Sample output for a delete activity:
Create budgets to manage costs
You can create budgets to manage azure data factory costs more effectively, based on your budgets you can create alerts so that it can notify stakeholders about overspending of the resources. Budget and alerts can be created at azure subscriptions and resource levels. You can also apply further filters and create budgets specific to resources or services. So that you accidentally don’t create unnecessary resources which cost you more money.
Export Cost Data
If you want to do additional data analysis on the azure data factory cost, you can do so by exporting the cost data to a storage account.
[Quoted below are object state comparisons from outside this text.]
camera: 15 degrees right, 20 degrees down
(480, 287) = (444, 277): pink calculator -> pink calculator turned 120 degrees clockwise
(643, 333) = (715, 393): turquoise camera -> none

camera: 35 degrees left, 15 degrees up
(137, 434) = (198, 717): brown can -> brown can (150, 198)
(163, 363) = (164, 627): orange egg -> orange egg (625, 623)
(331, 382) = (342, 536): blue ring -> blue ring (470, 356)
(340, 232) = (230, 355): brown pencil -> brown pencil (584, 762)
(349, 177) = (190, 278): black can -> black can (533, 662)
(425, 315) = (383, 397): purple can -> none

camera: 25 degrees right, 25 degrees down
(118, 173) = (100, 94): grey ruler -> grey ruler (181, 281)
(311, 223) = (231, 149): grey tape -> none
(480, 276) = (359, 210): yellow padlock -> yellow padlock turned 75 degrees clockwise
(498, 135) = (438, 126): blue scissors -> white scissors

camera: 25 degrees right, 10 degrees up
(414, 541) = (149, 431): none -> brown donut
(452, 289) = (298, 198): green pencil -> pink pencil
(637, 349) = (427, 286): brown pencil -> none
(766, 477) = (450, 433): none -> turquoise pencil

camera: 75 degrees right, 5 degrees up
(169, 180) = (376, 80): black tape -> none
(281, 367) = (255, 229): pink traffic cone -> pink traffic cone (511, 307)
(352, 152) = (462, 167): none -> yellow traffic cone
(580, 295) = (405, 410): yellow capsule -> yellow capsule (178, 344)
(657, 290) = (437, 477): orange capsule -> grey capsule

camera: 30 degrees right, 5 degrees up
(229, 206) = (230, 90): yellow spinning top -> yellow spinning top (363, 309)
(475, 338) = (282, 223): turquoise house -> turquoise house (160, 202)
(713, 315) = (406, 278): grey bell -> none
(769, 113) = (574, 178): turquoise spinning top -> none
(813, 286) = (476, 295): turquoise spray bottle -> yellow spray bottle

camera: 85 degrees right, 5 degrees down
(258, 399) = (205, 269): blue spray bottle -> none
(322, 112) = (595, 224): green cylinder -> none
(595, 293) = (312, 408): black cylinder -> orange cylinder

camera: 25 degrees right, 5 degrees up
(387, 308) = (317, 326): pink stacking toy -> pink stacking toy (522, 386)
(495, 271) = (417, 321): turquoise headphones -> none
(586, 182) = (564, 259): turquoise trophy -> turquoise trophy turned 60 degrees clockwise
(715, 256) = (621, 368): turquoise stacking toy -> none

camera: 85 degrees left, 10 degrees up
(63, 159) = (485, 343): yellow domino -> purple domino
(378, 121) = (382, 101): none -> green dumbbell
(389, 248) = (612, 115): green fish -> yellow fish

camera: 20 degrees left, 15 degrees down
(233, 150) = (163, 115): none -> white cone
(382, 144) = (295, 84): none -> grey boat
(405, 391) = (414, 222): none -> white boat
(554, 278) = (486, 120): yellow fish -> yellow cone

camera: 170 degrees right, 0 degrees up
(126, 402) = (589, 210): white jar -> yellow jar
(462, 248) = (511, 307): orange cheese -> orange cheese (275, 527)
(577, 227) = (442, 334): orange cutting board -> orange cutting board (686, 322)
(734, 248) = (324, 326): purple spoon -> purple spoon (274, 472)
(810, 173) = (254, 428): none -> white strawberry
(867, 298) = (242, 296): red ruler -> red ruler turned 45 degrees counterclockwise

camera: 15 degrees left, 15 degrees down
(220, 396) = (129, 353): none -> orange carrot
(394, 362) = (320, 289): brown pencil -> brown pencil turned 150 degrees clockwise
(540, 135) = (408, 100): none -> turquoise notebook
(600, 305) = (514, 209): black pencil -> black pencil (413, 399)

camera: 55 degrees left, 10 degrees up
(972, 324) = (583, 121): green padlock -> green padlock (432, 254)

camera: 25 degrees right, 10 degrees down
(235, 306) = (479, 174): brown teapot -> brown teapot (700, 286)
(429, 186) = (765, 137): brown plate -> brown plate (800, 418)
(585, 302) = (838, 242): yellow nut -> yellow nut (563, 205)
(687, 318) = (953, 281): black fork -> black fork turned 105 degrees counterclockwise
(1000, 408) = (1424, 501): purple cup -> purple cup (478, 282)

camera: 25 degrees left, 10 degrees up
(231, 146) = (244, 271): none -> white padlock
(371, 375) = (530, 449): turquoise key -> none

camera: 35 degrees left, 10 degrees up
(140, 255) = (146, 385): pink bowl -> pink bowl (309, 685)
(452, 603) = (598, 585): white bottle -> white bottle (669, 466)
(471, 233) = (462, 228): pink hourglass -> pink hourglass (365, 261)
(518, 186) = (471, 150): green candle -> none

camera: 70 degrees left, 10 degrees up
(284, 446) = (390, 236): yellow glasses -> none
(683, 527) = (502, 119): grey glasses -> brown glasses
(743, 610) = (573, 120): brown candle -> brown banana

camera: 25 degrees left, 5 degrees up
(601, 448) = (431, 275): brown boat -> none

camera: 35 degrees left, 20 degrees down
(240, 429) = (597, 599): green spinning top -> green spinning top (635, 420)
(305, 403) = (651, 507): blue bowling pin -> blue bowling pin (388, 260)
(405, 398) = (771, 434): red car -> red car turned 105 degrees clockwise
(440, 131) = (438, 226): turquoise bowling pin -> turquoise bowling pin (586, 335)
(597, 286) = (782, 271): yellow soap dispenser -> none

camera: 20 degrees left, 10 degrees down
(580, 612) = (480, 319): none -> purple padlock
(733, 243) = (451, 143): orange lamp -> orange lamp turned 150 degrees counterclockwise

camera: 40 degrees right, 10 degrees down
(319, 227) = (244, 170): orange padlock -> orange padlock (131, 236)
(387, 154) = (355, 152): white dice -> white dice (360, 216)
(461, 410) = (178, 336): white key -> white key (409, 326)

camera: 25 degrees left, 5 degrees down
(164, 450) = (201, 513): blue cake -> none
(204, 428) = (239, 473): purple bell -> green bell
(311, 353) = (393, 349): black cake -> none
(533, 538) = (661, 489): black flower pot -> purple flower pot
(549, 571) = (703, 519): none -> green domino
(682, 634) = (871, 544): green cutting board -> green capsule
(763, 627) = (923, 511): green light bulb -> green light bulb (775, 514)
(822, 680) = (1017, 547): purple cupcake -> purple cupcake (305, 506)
You can export the data on a daily, weekly, or monthly schedule or on a custom data range. By exporting the data, you will retrieve the cost datasets and data can be further analyzed using excel or power bi.
Azure data factory allows a maximum of 50 concurrent activities. If you try the 51st activity at the same time it will be queued and wait for free slots to open. For external activities, a maximum of 800 concurrent activities are allowed.
In this article, we discussed azure data factory pricing using various factors and components.